Powiecie, że to dla nich kiepskie rozwiązanie, bo zostaną bez pracy?

Otóż nie! Bo w ramach cichej nowelizacji ustawy o pracownikach sądów i prokuratur wprowadzono (nota bene chyba pod kątem tego rozporządzenia) KOLEJNY MAGICZNY PRZEPIS art. 4a, który to przepis stanowi, że: „W przypadku zniesienia sądu, w pierwszej kolejności na wolne etaty urzędnicze i pracownicze w sądach lub prokuraturach, na ich wniosek, są zatrudniani urzędnicy i pracownicy zniesionego sądu”.

Jaki z tego morał? Można powiedzieć pracodawcy NIE, potem BAJ, zgarnąć odprawę (piechotą nie chodzi po 3 latach wyrzeczeń i życia na skraju wytrzymałości psychicznej, bo finansowo i tak jesteśmy w ciemnej rozpaczy), a tydzień później złożyć wniosek o zatrudnienie w tym samym sądzie, bo właśnie zwolniliśmy etat na na który kaNdydujemy… A sąd przejmujący czy chce czy nie musi nas zatrudnić.


Jedyny mankament tego rozwiązania polega na tym, że jest kilka sądów, które się nie łapią z uwagi na zbyt małą ilość pracowników (łącznie z refami, bo ci też są pracownikami), no chyba, że doliczyć by etaty sędziów, bo w końcu też pracownikami sądu są choć nietypowymi, to nie ma sądu, który by nie podlegał pod przepisy ustawy o zwolnieniach grupowych.

Dobre co?

Ja oczywiście nie namawiam, tylko pokazuje jakie są luki w Wielkiej Myśli specjalistów z Ministerstwa Sprawiedliwości.

Pozdrawiam przy okazji Pana Ministra Rostowskiego, bo chyba właśnie spalił na panewce kolejny budżet jako niedoszacowany, bo specjaliści z Ministerstwa Sprawiedliwości chyba przez swoją nieudolność wprowadzili Pana w błąd.

Teraz czas na sędziów, bo przy nich też nie do końca przemyślano sprawę:

Specjaliści z Ministerstwa Sprawiedliwości napisali w uzasadnieniu: „Zniesienie niewielkich sądów nie powinno powodować przechodzenia w stan spoczynku sędziów orzekających w aktualnie likwidowanych jednostkach” – swoją drogą wreszcie napisano wprost o co chodzi.

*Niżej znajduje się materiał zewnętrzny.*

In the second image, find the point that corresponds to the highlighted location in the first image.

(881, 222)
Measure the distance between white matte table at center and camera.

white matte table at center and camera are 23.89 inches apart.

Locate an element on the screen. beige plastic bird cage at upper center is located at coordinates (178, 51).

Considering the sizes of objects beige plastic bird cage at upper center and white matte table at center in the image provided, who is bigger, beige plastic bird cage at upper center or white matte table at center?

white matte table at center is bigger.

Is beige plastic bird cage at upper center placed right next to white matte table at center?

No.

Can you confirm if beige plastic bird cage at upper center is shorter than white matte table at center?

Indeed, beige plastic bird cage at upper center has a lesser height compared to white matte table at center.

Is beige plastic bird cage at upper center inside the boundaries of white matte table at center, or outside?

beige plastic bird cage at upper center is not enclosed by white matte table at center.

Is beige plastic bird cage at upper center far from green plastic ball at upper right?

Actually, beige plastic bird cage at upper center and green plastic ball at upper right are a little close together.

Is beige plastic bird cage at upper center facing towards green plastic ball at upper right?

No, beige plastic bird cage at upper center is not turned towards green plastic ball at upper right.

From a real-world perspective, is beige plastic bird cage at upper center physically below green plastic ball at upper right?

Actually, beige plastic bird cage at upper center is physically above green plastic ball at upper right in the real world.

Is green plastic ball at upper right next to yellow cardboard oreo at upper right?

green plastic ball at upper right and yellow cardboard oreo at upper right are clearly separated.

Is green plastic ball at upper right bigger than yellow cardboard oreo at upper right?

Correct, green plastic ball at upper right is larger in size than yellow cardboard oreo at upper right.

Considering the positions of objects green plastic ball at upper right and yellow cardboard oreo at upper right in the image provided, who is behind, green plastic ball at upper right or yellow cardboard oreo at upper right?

Męczyło mnie to długo czemu tyle poświęcono owemu stanowi spoczynku… Ja oczywiście nie namawiam, bo uważam chyba w kontrze do opinii serwowanej przez media, że mądrych sędziów nigdy dość, a za takich ich uważam, ale proszę rozważyć taką oto propozycję:

Przepis mówi, że Minister Sprawiedliwości może przenieść sędziego bez jego zgody do innego sądu jak jest reorganizacja sądownictwa (tak w skrócie), ale na szczęście albo ktoś przeoczył, albo był zbyt pewny, bo zapisano kilka linijek dalej, że może tak zrobić, ale tylko wtedy jeśli nie jest możliwe uwzględnienie wniosku sędziego o przeniesienie go do innego sądu. A zatem SZACH I MAT! Bo jak sędzia nie złoży to co? Przecież złożyć nie musi? Z decyzyjki nici… i co pozostaje?? Ano wniosek Ministra Sprawiedliwości do KRS o przeniesienie w stan spoczynku, bo sprawy nadal są, ale jakoś sędziów brak, albo raczej są ale wirtualnie, czyli niemal tak jak Ci co są na delegacjach w Ministerstwie Sprawiedliwości… ale o tym kiedy indziej. Trzeba będzie wtedy ogłosić nowy monitor, przejść przez procedurę zgłoszenia i przedstawienia Prezydentowi do podpisu, a to trwa... a sprawy leżą i czekają na kolejkę choć mogłyby być już dawno obsądzone

I jeszcze na koniec: nie znam remedium na to co się wydarzy, bo niezależnie od tego czy zostaną utworzone wydziały zamiejscowe to TA DEZORGANIZACJA W SKUTEK LIKWIDACJI najciężej odbije się na sprawności postępowania, czyli wbrew nam wszystkim - nam obywatelom, pracownikom sądów, sędziom, czyli używając nomenklatury ministerialnej NAM SPOŁECZEŃSTWU.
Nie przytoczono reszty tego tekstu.